> [Text for analysis]:
--------------------------------

And if I was to spread the full context of the above and tell anyone outside of the hard core about it, do you seriously think that they would think these kind of reactions are credible?
Amusing anecdote: There was a story about this issue on Slashdot one time, where someone possessing kiddy porn had obscured the faces by doing a swirl distortion, but investigators were able to sufficiently reverse this by doing an opposite swirl and so were able to identify the victims.
Then someone posted a comment to say that if you ever want to avoid this problem, you need to do something like a Gaussian blur, which deletes the information contained in that portion of the image.
Somebody replied to that comment and said, “Yeah. Or, you know, you could just not molest children.”
Please stop doing this. You are adding spaced repetition to something that I, and others, positively do not want to think about. That is a real harm and you do not appear to have taken it seriously.
I’m sorry, but people like Wei force me to do this as they make this whole movement look like being completely down-to-earth, when in fact most people, if they knew about the full complexity of beliefs within this community, would laugh out loud.

--------------------------------

> [Dataset content]:
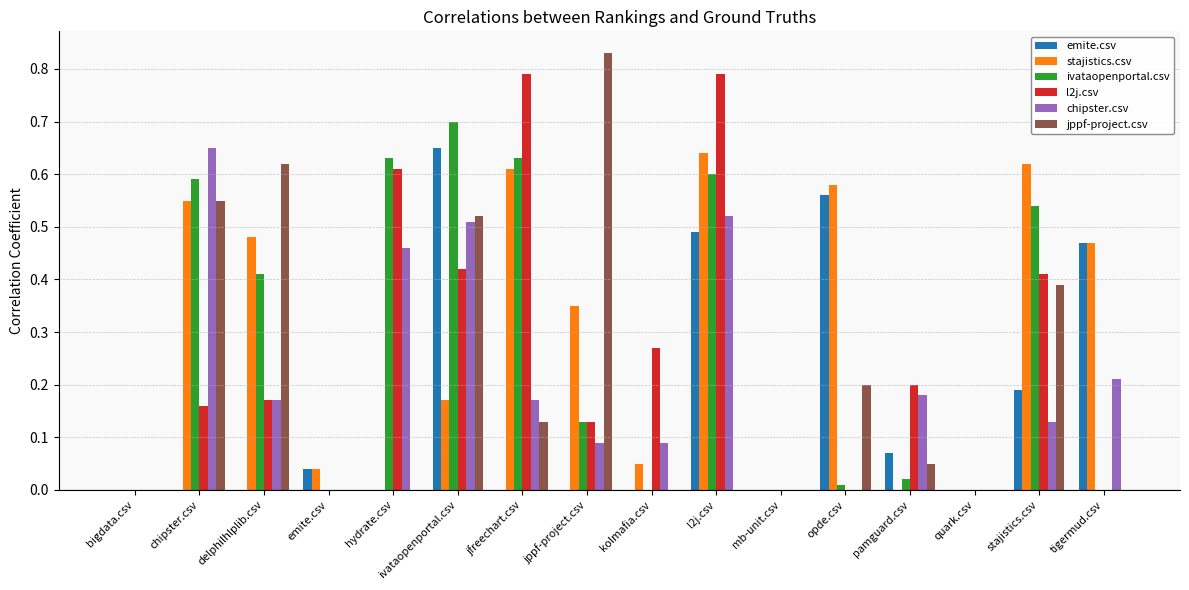

Which label corresponds to the largest value in the chart?

jppf-project.csv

--------------------------------

> [Exercise aim]:
Copy out the passage of the comment thread that opens with the words "Somebody replied to" and closes with "laugh out loud.". The lines after the comment thread come from a separate source.

> [Your solution]:
Somebody replied to that comment and said, “Yeah. Or, you know, you could just not molest children.”
Please stop doing this. You are adding spaced repetition to something that I, and others, positively do not want to think about. That is a real harm and you do not appear to have taken it seriously.
I’m sorry, but people like Wei force me to do this as they make this whole movement look like being completely down-to-earth, when in fact most people, if they knew about the full complexity of beliefs within this community, would laugh out loud.